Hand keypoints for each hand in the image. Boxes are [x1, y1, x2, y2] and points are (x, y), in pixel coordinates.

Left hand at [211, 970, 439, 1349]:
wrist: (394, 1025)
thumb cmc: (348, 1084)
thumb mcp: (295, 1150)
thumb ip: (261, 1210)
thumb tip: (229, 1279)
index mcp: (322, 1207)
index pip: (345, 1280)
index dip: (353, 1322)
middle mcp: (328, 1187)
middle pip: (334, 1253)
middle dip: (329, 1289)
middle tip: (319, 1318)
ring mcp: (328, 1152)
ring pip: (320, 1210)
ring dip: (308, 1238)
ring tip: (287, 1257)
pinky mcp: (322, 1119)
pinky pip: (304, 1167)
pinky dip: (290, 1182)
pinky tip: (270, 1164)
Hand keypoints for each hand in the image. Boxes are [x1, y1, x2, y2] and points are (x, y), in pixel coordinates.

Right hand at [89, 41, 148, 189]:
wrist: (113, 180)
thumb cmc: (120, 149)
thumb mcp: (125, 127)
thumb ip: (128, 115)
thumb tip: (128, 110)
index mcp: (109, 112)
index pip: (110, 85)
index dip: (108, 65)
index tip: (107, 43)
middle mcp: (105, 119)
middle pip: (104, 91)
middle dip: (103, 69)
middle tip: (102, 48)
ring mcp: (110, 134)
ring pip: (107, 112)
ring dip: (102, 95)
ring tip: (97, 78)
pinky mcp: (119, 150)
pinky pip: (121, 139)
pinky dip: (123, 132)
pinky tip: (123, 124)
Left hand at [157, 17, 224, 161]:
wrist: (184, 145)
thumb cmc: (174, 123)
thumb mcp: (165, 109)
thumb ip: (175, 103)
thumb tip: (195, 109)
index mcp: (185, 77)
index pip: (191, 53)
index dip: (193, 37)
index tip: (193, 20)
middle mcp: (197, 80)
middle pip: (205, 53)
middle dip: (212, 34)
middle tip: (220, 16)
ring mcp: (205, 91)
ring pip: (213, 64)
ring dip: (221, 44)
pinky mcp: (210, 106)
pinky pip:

Your goal | Print exactly, and only, the lines beginning at the top of the listing and ending at the line with "index dip: (353, 1322)".

Completed task |
Hand keypoints for each hand in the image. Boxes are [x1, y1, x2, y2] and points are (x, y), in pixel coordinates.

Left hand at [211, 970, 439, 1349]:
wrist: (394, 1025)
thumb cmc: (348, 1084)
thumb mcp: (295, 1150)
thumb ip: (261, 1210)
thumb tip: (229, 1279)
index mcp: (322, 1207)
index pip: (345, 1280)
index dip: (353, 1322)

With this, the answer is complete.